Garlic Scapes: Cut into small pieces and add to soup or slice thin and add to meats, rice or wherever you would like an onion/garlic flavor.  Every part of the scape is edible.  Store in a plastic bag in the fridge.
Bok Choi : See Feature on the back of the newsletter
Rhubarb: Apple sauce?  Try rhubarb sauce.  Simmer rhubarb in just a little bit of water for 45 minutes to an hour. Stir, let cool, store in fridge and eat cold.  Add sugar, honey or your preferred sweetener if desired.

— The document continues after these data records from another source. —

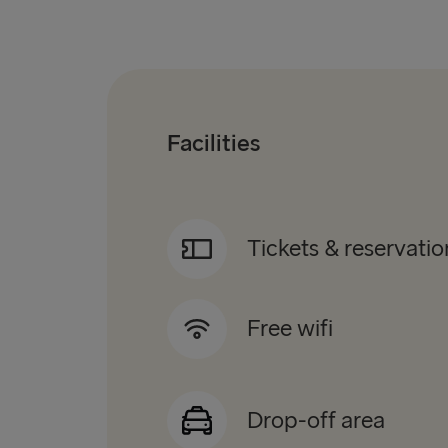
Facilities
Tickets & reservatio
Free wifi
Drop-off area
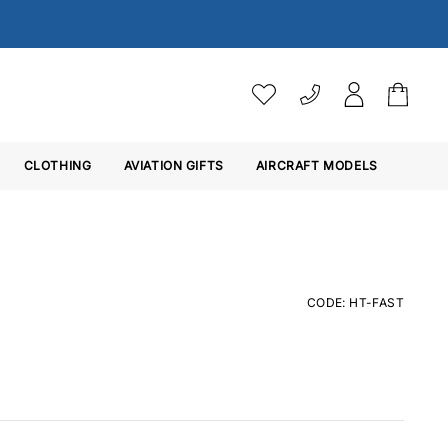
VAT SETTINGS
CLOTHING
AVIATION GIFTS
Choose whether you would 
AIRCRAFT MODELS
Ex. VAT
Inc. VAT
CODE: HT-FAST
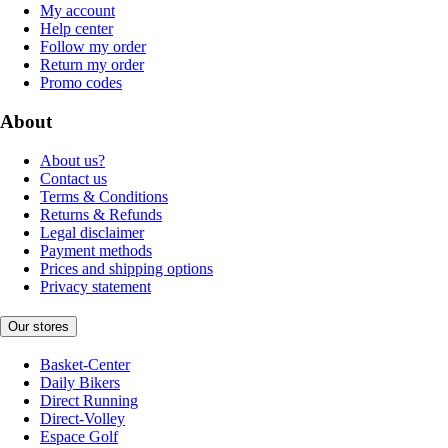
My account
Help center
Follow my order
Return my order
Promo codes
About
About us?
Contact us
Terms & Conditions
Returns & Refunds
Legal disclaimer
Payment methods
Prices and shipping options
Privacy statement
Our stores
Basket-Center
Daily Bikers
Direct Running
Direct-Volley
Espace Golf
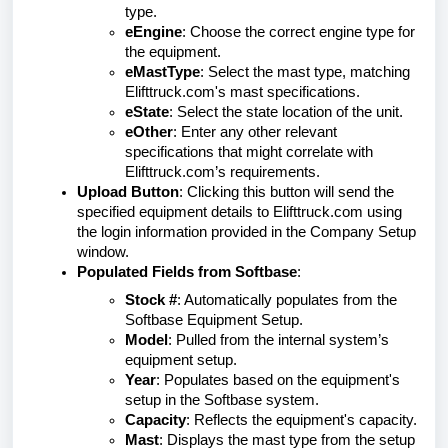
type.
eEngine
: Choose the correct engine type for
the equipment.
eMastType
: Select the mast type, matching
Elifttruck.com's mast specifications.
eState
: Select the state location of the unit.
eOther
: Enter any other relevant
specifications that might correlate with
Elifttruck.com’s requirements.
Upload Button
: Clicking this button will send the
specified equipment details to Elifttruck.com using
the login information provided in the Company Setup
window.
Populated Fields from Softbase
:
Stock #
: Automatically populates from the
Softbase Equipment Setup.
Model
: Pulled from the internal system’s
equipment setup.
Year
: Populates based on the equipment's
setup in the Softbase system.
Capacity
: Reflects the equipment's capacity.
Mast
: Displays the mast type from the setup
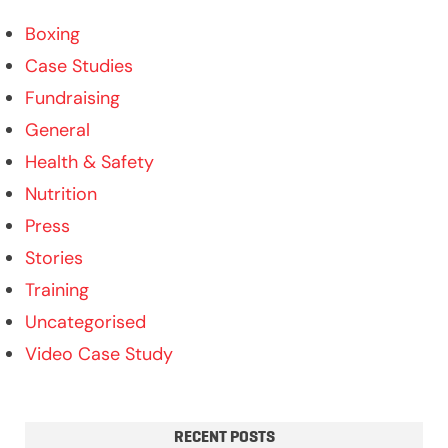
Boxing
Case Studies
Fundraising
General
Health & Safety
Nutrition
Press
Stories
Training
Uncategorised
Video Case Study
RECENT POSTS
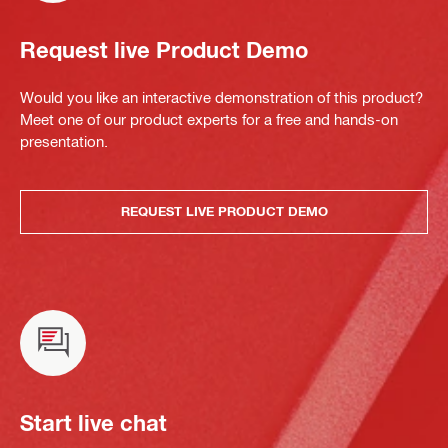
Request live Product Demo
Would you like an interactive demonstration of this product?
Meet one of our product experts for a free and hands-on
presentation.
REQUEST LIVE PRODUCT DEMO
Start live chat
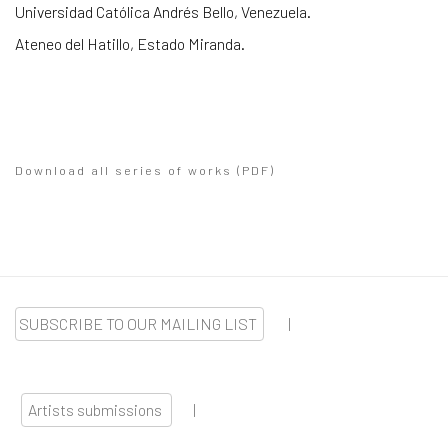
Universidad Católica Andrés Bello, Venezuela.
Ateneo del Hatillo, Estado Miranda.
Download all series of works (PDF)
(PDF, opens in a new tab.)
SUBSCRIBE TO OUR MAILING LIST
|
Artists submissions
|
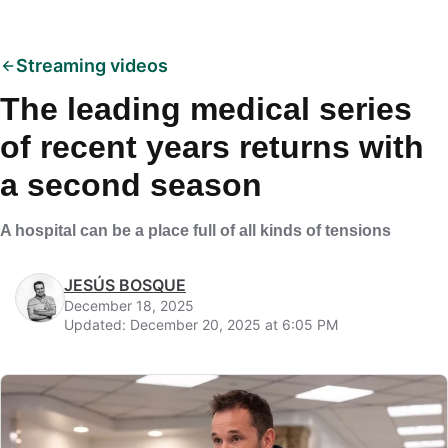
Streaming videos
The leading medical series
of recent years returns with
a second season
A hospital can be a place full of all kinds of tensions
JESÚS BOSQUE
December 18, 2025
Updated: December 20, 2025 at 6:05 PM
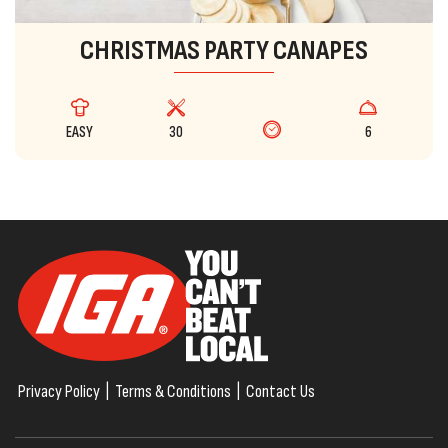
CHRISTMAS PARTY CANAPES
EASY
30
6
Privacy Policy
|
Terms & Conditions
|
Contact Us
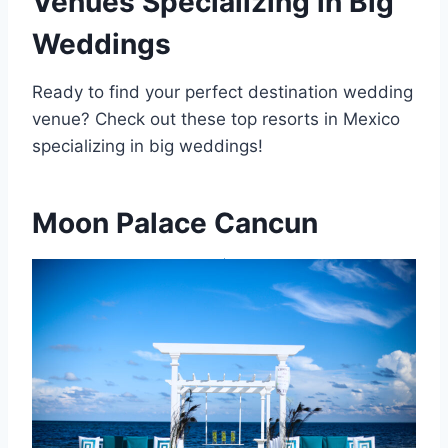
Venues Specializing in Big
Weddings
Ready to find your perfect destination wedding
venue? Check out these top resorts in Mexico
specializing in big weddings!
Moon Palace Cancun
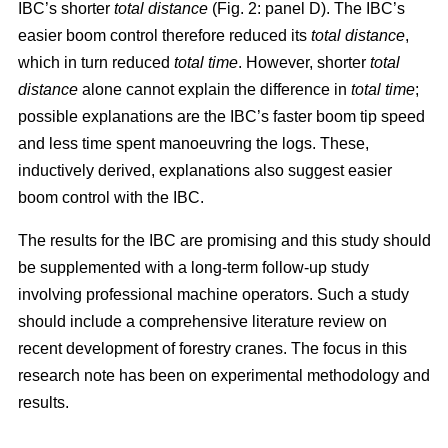
IBC’s shorter
total distance
(Fig. 2: panel D). The IBC’s
easier boom control therefore reduced its
total distance
,
which in turn reduced
total time
. However, shorter
total
distance
alone cannot explain the difference in
total time
;
possible explanations are the IBC’s faster boom tip speed
and less time spent manoeuvring the logs. These,
inductively derived, explanations also suggest easier
boom control with the IBC.
The results for the IBC are promising and this study should
be supplemented with a long-term follow-up study
involving professional machine operators. Such a study
should include a comprehensive literature review on
recent development of forestry cranes. The focus in this
research note has been on experimental methodology and
results.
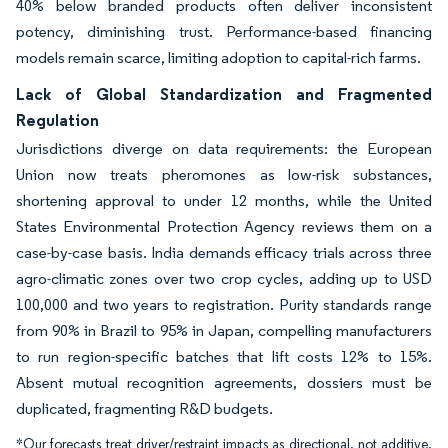
40% below branded products often deliver inconsistent
potency, diminishing trust. Performance-based financing
models remain scarce, limiting adoption to capital-rich farms.
Lack of Global Standardization and Fragmented
Regulation
Jurisdictions diverge on data requirements: the European
Union now treats pheromones as low-risk substances,
shortening approval to under 12 months, while the United
States Environmental Protection Agency reviews them on a
case-by-case basis. India demands efficacy trials across three
agro-climatic zones over two crop cycles, adding up to USD
100,000 and two years to registration. Purity standards range
from 90% in Brazil to 95% in Japan, compelling manufacturers
to run region-specific batches that lift costs 12% to 15%.
Absent mutual recognition agreements, dossiers must be
duplicated, fragmenting R&D budgets.
*Our forecasts treat driver/restraint impacts as directional, not additive.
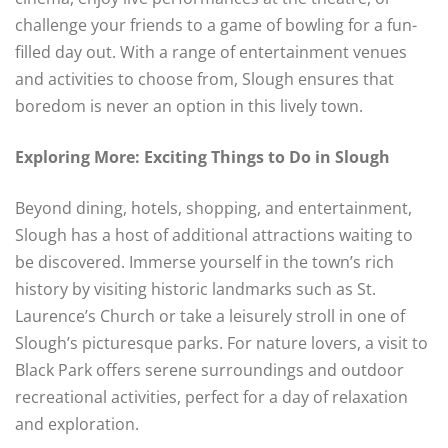
challenge your friends to a game of bowling for a fun-
filled day out. With a range of entertainment venues
and activities to choose from, Slough ensures that
boredom is never an option in this lively town.
Exploring More: Exciting Things to Do in Slough
Beyond dining, hotels, shopping, and entertainment,
Slough has a host of additional attractions waiting to
be discovered. Immerse yourself in the town’s rich
history by visiting historic landmarks such as St.
Laurence’s Church or take a leisurely stroll in one of
Slough’s picturesque parks. For nature lovers, a visit to
Black Park offers serene surroundings and outdoor
recreational activities, perfect for a day of relaxation
and exploration.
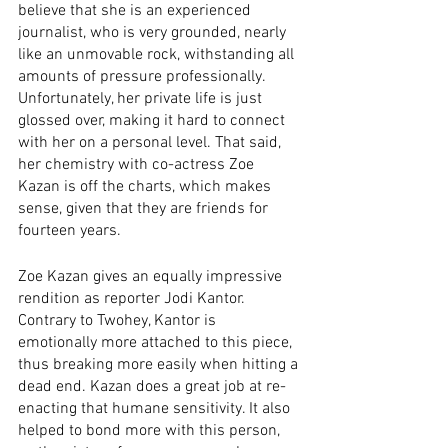
believe that she is an experienced 
journalist, who is very grounded, nearly 
like an unmovable rock, withstanding all 
amounts of pressure professionally. 
Unfortunately, her private life is just 
glossed over, making it hard to connect 
with her on a personal level. That said, 
her chemistry with co-actress Zoe 
Kazan is off the charts, which makes 
sense, given that they are friends for 
fourteen years. 
Zoe Kazan gives an equally impressive 
rendition as reporter Jodi Kantor. 
Contrary to Twohey, Kantor is 
emotionally more attached to this piece, 
thus breaking more easily when hitting a 
dead end. Kazan does a great job at re-
enacting that humane sensitivity. It also 
helped to bond more with this person, 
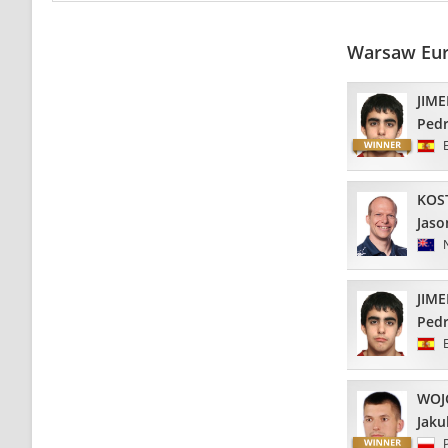
Warsaw Eur
JIM
Ped
KOS
Jaso
JIM
Ped
WOJ
Jaku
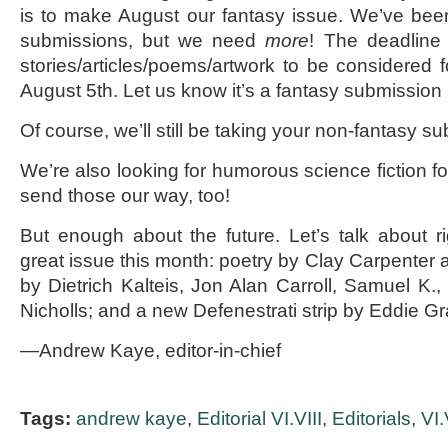
is to make August our fantasy issue. We’ve been 
submissions, but we need
more
! The deadline
stories/articles/poems/artwork to be considered f
August 5
th
. Let us know it’s a fantasy submission 
Of course, we’ll still be taking your non-fantasy s
We’re also looking for humorous science fiction fo
send those our way, too!
But enough about the future. Let’s talk about 
great issue this month: poetry by Clay Carpenter
by Dietrich Kalteis, Jon Alan Carroll, Samuel K.
Nicholls; and a new Defenestrati strip by Eddie Gran
—Andrew Kaye, editor-in-chief
Tags:
andrew kaye
,
Editorial VI.VIII
,
Editorials
,
VI.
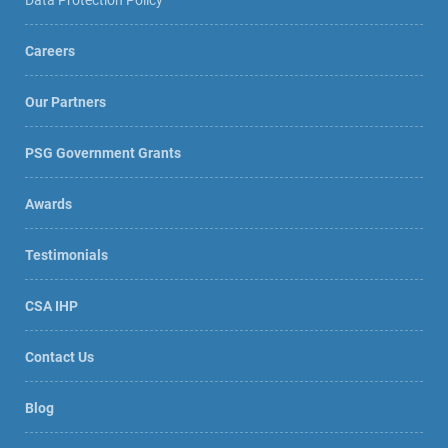
Careers
Our Partners
PSG Government Grants
Awards
Testimonials
CSA IHP
Contact Us
Blog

Asparagus: Last week for this!  A favorite fresh or grilled.  Try sliced thin, toss with a little lemon juice, salt and pepper to taste.
Yukina Savoy: A great green to add to stir fry and salads.
Pea Vine: As pea vine matures, the stems get tough starting from the base.  The tops of the pea vine stems may still be tender enough to enjoy. Simply pick the leaves off of the tough stems and toss in a salad.
Baby Broccoli: Raw, in salads, with veggie dip or grilled, this tender plant has a slightly sweet flavor.
Arugula, Salad Mix, Spinach or Sauté Mix: Any of these would be great as the base for a wilted salad with a warm bacon vinaigrette and hard boiled eggs.
Ostergruss Radish:  A beautiful rose-pink color, these radishes are easy to munch on as is and good in salads.
Strawberries:  Oh yes, it is that time once again.  These sweet berries are great raw and make a delightful strawberry vinaigrette for spinach salads.  Just the start of the season, these are from our beds of the Earliglow variety.
Greenleaf Lettuce:  An excellent green to add to salads or top your sandwich.
Baby Red Romaine: A sweet, deliciously crisp and tender lettuce to mix in with most anything in this box to create an awesome salad.